Data extract below:
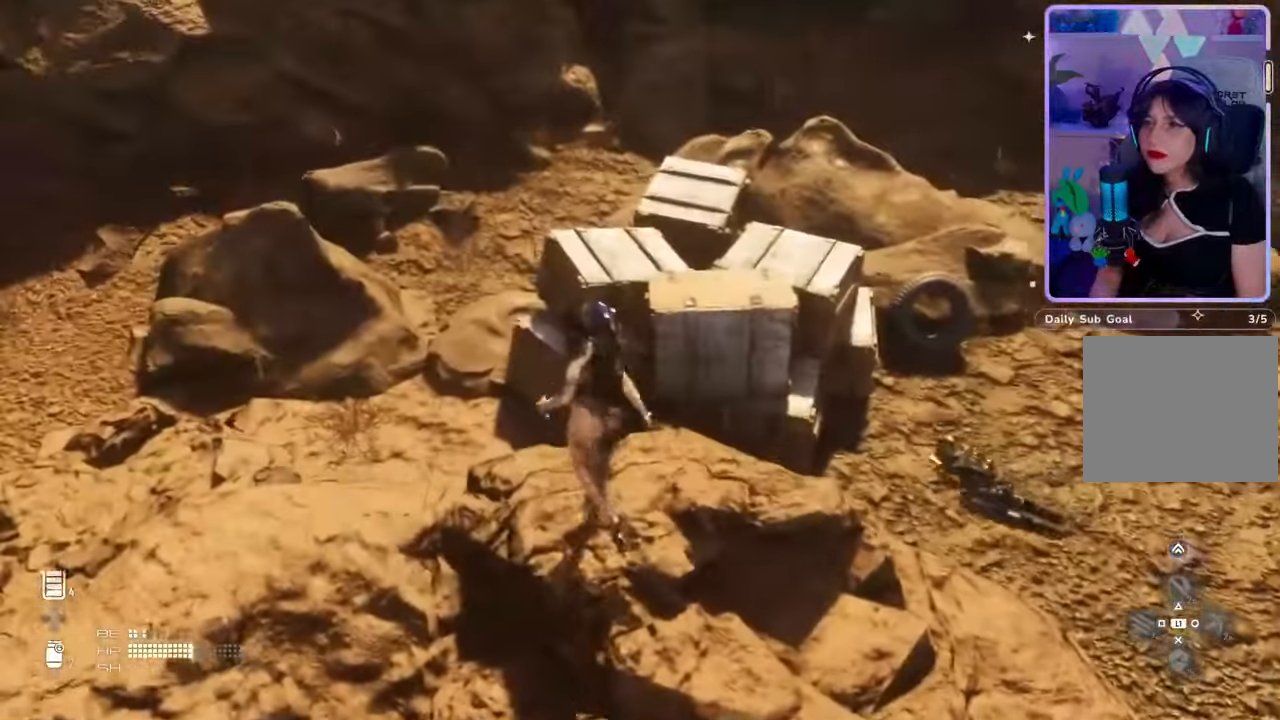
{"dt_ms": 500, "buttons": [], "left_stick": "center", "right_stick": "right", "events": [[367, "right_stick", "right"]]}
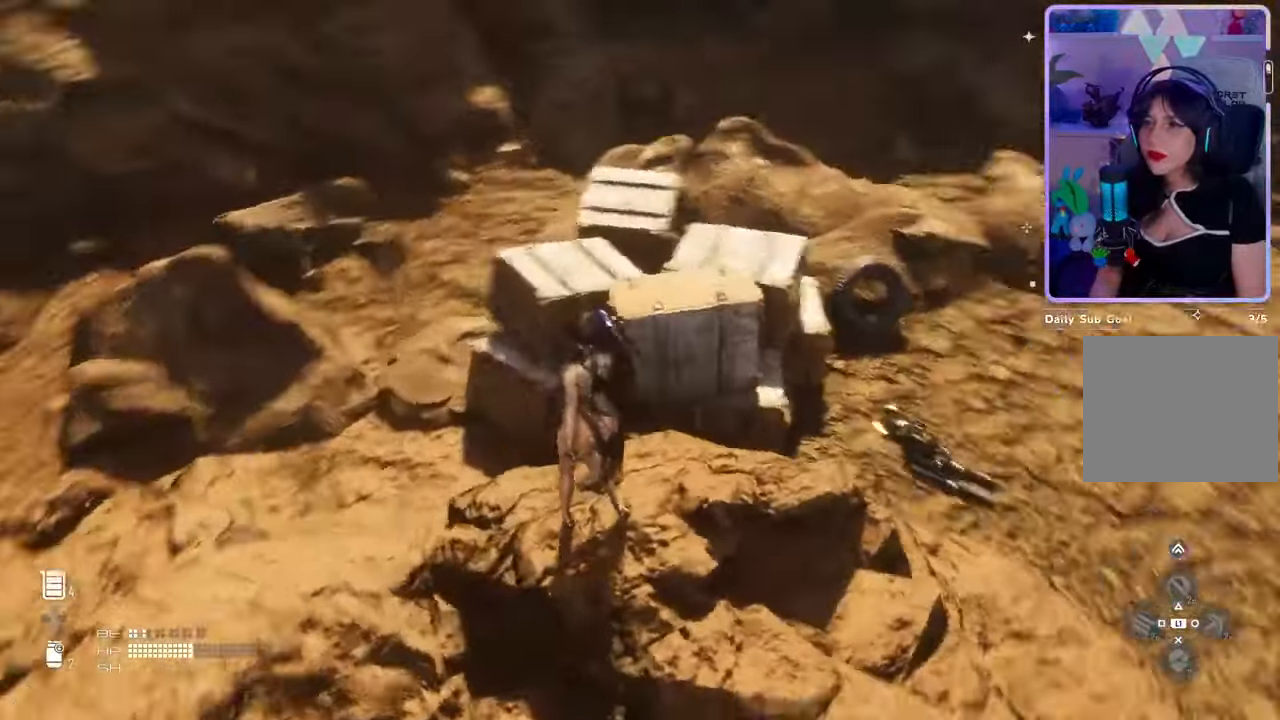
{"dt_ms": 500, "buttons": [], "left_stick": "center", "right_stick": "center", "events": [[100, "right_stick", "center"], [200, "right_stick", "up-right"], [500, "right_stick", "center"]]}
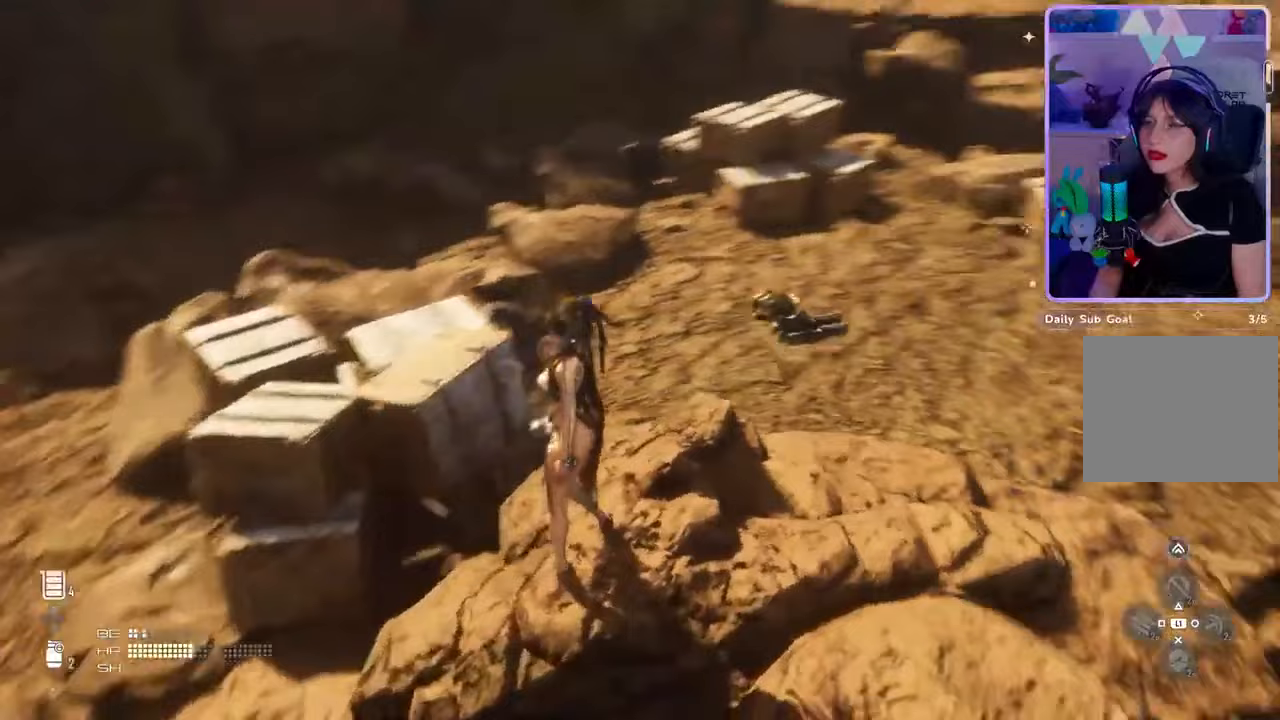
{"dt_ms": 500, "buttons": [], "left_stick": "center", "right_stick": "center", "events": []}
End of Data extract.
- Task to carry out -
Every line above is to be given again exactly, apart from the pictures.

- Your solution -
{"dt_ms": 500, "buttons": [], "left_stick": "center", "right_stick": "right", "events": [[367, "right_stick", "right"]]}
{"dt_ms": 500, "buttons": [], "left_stick": "center", "right_stick": "center", "events": [[100, "right_stick", "center"], [200, "right_stick", "up-right"], [500, "right_stick", "center"]]}
{"dt_ms": 500, "buttons": [], "left_stick": "center", "right_stick": "center", "events": []}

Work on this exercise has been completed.